**Brief**. Please give back word for word the lines of the material below between the line containing "# Defining the interfaces" and the line containing "It’s true that", inclusive.

::::

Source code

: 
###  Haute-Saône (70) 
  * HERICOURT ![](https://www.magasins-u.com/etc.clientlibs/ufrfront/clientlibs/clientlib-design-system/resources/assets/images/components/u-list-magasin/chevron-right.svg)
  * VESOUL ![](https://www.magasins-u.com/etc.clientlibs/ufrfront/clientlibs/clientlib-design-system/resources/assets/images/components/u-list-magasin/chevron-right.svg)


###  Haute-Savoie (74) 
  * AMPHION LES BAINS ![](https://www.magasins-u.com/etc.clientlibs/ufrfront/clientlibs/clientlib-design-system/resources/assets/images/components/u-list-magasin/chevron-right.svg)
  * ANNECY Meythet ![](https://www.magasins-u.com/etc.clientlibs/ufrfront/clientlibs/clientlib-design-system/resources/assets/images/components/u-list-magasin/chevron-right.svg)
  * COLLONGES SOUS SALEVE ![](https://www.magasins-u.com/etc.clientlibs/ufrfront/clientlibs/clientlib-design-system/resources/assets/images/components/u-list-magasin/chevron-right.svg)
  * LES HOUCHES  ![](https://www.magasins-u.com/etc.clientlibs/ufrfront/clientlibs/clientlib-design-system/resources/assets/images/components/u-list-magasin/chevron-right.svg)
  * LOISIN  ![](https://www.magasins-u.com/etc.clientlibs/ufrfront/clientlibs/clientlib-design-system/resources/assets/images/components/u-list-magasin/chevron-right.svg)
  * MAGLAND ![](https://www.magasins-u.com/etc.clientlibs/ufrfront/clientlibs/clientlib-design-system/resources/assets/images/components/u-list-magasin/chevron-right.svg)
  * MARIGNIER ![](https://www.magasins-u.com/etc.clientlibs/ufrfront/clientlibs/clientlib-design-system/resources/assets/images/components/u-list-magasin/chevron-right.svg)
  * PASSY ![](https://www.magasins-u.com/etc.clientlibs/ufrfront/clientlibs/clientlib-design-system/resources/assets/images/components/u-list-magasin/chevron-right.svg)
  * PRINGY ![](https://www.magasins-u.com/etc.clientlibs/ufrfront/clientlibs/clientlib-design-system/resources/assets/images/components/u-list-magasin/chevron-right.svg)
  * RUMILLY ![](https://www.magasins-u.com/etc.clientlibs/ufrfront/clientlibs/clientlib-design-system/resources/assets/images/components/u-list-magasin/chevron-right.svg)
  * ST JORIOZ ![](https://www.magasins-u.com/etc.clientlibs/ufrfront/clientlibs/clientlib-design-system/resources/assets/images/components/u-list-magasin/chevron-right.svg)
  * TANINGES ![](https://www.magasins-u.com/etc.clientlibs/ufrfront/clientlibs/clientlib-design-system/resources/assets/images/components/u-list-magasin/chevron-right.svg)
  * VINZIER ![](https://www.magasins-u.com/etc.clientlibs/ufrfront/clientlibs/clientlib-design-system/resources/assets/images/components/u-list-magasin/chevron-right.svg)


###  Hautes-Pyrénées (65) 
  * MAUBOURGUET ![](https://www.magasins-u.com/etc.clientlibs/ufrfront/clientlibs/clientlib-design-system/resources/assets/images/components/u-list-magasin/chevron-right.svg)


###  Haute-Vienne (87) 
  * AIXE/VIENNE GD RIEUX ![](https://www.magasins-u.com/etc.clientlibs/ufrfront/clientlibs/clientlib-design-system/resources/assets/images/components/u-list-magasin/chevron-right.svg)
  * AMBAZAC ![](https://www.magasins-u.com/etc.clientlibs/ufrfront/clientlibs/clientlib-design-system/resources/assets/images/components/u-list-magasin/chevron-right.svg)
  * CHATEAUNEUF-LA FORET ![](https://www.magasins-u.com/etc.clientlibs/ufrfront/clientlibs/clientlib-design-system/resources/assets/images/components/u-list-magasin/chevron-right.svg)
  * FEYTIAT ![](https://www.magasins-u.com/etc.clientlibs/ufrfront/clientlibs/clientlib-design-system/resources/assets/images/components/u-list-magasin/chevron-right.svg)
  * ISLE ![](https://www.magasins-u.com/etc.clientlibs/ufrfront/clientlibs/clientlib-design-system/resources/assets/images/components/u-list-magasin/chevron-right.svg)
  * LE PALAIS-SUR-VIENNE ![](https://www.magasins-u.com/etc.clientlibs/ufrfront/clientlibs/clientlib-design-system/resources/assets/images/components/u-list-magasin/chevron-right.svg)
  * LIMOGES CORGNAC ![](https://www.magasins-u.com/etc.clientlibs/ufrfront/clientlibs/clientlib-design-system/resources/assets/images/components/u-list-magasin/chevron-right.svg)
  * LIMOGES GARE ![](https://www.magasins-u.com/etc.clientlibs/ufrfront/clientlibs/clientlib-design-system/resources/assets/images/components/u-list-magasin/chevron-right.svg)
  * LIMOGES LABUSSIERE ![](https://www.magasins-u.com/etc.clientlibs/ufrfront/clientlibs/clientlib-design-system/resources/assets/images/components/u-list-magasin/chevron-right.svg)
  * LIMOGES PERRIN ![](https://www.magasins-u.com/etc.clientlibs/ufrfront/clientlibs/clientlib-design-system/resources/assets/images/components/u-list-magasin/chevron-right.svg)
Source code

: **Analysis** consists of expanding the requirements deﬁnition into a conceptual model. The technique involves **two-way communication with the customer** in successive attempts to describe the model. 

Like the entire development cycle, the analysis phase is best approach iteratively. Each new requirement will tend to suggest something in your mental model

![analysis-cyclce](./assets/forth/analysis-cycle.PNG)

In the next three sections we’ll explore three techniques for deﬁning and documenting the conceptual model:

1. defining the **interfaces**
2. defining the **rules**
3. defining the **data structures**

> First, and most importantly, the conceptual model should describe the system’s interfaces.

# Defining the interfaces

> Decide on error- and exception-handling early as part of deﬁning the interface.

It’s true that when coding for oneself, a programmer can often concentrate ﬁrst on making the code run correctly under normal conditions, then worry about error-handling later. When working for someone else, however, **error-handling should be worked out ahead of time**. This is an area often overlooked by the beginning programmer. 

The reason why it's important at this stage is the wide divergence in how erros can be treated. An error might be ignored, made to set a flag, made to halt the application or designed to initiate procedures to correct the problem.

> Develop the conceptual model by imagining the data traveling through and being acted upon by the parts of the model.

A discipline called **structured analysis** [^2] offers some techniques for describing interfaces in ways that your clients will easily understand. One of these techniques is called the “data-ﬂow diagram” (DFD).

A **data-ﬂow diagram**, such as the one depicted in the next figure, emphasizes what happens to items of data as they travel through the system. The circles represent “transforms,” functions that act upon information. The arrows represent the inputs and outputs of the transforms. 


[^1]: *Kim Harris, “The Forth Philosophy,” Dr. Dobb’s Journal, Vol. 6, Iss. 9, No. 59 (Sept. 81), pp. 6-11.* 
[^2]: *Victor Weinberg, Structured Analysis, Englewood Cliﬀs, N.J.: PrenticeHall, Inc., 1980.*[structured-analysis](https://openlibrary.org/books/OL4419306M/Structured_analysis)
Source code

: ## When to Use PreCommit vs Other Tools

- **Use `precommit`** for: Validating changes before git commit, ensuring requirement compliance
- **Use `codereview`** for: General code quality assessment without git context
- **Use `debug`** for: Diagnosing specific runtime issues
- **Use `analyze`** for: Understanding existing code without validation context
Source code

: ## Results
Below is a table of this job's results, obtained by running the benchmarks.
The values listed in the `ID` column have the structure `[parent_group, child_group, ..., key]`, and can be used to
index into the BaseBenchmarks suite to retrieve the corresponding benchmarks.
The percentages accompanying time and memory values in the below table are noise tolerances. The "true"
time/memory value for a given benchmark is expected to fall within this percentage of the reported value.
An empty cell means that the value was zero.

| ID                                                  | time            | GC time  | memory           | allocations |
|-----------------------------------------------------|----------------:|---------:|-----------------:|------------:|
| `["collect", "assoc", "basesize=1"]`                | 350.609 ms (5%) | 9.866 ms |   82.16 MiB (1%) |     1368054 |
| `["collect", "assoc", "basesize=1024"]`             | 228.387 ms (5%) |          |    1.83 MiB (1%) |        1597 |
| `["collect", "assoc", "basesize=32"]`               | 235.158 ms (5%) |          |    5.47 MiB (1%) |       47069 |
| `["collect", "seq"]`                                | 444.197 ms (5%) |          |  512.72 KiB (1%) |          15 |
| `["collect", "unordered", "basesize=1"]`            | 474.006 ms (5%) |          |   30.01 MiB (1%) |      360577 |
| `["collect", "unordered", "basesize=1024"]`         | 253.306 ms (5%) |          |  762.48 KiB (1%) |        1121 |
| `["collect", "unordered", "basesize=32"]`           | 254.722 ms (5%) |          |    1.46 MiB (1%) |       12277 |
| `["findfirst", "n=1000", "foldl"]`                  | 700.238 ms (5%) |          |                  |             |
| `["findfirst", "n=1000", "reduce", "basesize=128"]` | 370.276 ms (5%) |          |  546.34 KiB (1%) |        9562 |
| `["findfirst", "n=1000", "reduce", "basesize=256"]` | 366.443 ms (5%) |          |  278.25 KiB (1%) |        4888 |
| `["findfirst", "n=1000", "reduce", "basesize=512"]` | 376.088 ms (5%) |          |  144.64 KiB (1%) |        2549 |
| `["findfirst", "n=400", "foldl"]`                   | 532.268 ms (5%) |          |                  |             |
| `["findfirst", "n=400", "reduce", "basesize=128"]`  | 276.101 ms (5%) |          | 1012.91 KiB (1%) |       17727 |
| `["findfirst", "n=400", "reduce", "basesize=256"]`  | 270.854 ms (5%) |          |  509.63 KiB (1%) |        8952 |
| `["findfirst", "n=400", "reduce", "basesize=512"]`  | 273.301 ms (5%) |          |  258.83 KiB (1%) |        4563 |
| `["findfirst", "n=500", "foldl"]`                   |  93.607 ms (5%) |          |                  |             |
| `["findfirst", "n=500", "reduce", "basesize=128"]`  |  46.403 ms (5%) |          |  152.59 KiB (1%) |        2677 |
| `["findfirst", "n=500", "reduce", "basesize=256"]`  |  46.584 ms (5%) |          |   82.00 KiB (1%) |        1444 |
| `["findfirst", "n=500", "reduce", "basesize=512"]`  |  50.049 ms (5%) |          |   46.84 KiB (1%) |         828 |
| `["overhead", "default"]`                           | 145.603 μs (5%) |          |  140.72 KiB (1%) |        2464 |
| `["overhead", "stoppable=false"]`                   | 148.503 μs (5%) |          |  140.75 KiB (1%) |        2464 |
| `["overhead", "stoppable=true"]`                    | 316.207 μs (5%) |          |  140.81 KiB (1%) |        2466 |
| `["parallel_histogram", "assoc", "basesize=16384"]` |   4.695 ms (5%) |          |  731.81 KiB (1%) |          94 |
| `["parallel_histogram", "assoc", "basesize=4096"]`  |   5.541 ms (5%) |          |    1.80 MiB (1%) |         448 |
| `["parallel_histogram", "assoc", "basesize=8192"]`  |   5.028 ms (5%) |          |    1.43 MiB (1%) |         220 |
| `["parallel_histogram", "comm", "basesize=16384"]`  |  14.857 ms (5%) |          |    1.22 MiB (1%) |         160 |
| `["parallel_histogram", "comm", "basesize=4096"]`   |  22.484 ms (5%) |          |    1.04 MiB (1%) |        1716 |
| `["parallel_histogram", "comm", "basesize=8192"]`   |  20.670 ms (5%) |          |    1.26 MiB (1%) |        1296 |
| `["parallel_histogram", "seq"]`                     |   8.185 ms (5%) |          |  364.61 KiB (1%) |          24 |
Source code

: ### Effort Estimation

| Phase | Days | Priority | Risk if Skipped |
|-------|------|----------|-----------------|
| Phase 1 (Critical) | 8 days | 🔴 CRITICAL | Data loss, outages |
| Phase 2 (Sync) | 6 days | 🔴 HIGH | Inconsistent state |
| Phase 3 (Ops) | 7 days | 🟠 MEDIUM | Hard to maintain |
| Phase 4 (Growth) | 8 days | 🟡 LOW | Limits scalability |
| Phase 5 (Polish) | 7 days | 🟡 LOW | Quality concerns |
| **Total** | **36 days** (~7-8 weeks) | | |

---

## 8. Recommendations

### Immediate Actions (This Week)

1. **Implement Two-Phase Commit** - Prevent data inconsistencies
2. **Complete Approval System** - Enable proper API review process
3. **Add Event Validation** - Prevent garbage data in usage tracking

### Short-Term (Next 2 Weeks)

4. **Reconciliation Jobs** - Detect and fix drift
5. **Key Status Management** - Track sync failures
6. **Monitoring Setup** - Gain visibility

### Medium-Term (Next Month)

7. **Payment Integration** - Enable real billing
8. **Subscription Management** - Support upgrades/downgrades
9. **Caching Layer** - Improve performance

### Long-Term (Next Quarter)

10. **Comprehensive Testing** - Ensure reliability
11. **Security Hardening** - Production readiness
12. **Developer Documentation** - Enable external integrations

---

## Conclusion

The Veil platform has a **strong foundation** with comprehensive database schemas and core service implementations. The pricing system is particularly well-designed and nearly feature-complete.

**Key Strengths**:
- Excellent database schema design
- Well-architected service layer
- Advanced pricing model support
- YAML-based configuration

::::

**Response box**.
# Defining the interfaces

> Decide on error- and exception-handling early as part of deﬁning the interface.

It’s true that when coding for oneself, a programmer can often concentrate ﬁrst on making the code run correctly under normal conditions, then worry about error-handling later. When working for someone else, however, **error-handling should be worked out ahead of time**. This is an area often overlooked by the beginning programmer. 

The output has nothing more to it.